Sorry to beat this dead horse some more but this has been something I've spent a bit of my life involved with for 15 years or so.
There are different types of rebreathers, just as there are different types of boats.
I used to race on a Farr 52, which was a brilliantly seaworthy boat, as long as you had 6 or so competent people per watch to sail it. Now my ETAP 37 isn't as good a boat, but is much safer short handed, particularly when I can pick the weather better cruising than we could racing.

Likewise some rebreathers can be hugely capable, but take considerable work to maintain correctly (ie MK 15 or 16 / Cis / even Prism). Then there are others like Inspo down to sports kiss which are very robust and easy to use, but not quite as capable. And users who are likewise more or less physiologically and physically capable.

There definitely have been some issues caused by CO2 (from WoB or scrubber issues) which have probably caused heart issues. But it's a bit like sailing a 16 hobie cat across Bass Strait. For the right person, properly prepared, with well maintained gear, with the right weather, it would be a walk in the park. But for an unfit, semi experienced bay sailor on old gear with a howling westerly forcast, probably not a great idea.

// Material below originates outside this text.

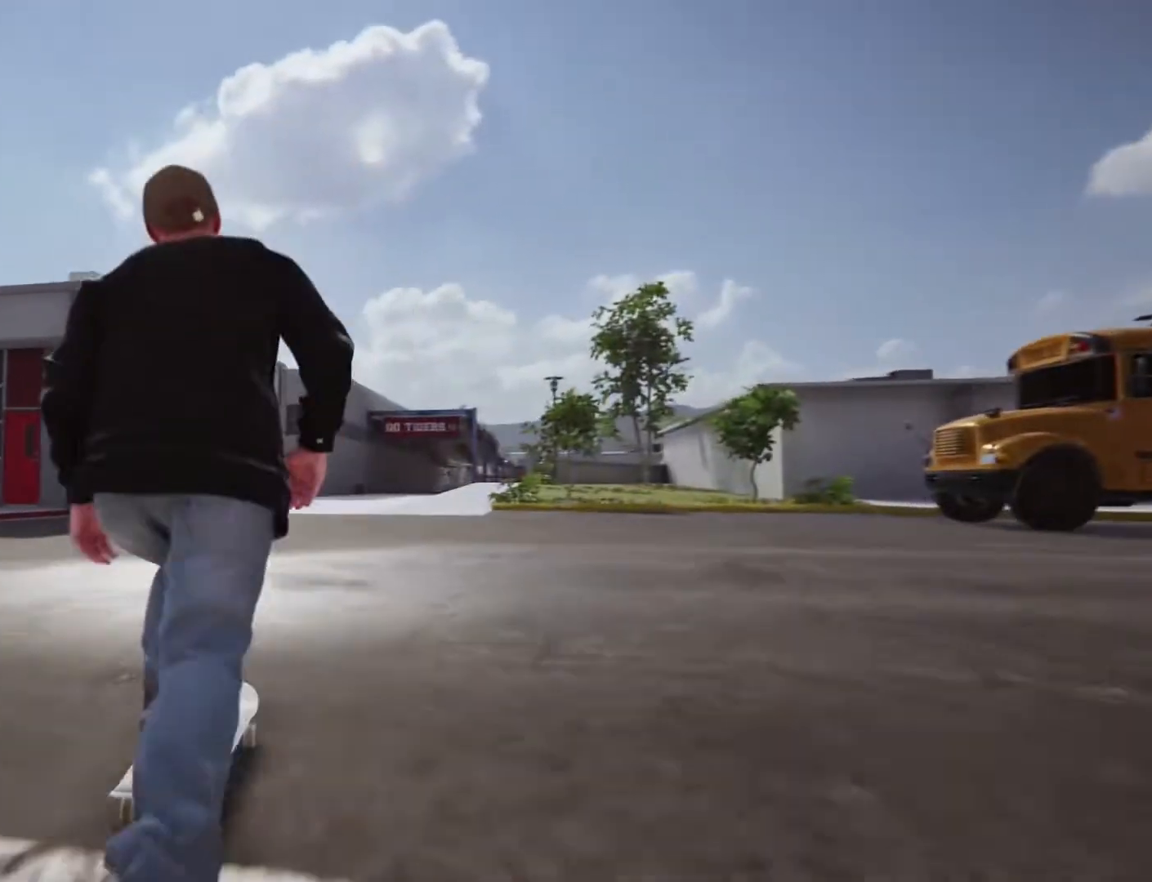
{"dt_ms": 500, "buttons": ["CROSS"], "left_stick": "right", "right_stick": "center", "events": [[450, "left_stick", "right"]]}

For dives in the 50 to 100 m range, for regular experienced meticulous divers, I quite strongly think that current mainstream rebreathers are safer than OC - and having spent quite a lot of time reviewing the data, I'd suggest the current state of use vs incidents also supports that.
BUT - If I was to jump in for a 70m dive in strong current tomorrow using air dil in an Inspo or KISS, that would just be an accident waiting to happen. Wrong person, wrong gear, wrong dive. Not something 'rebreathers' as a whole should be blamed for.
(Which is why I got rid of my rebreathers, so I would not be tempted by the phone call saying "we've found this new wreck / cave. Coming?")

Oh - I think I'm OK diving sidemounts, I've been lucky enough to dive with some well sorted sidemount divers over the last 20 years or so, who laughed at me, then took pity. I just prefer backmount. I also prefer a manifold, but often dive effectively solo, hence stick with independents.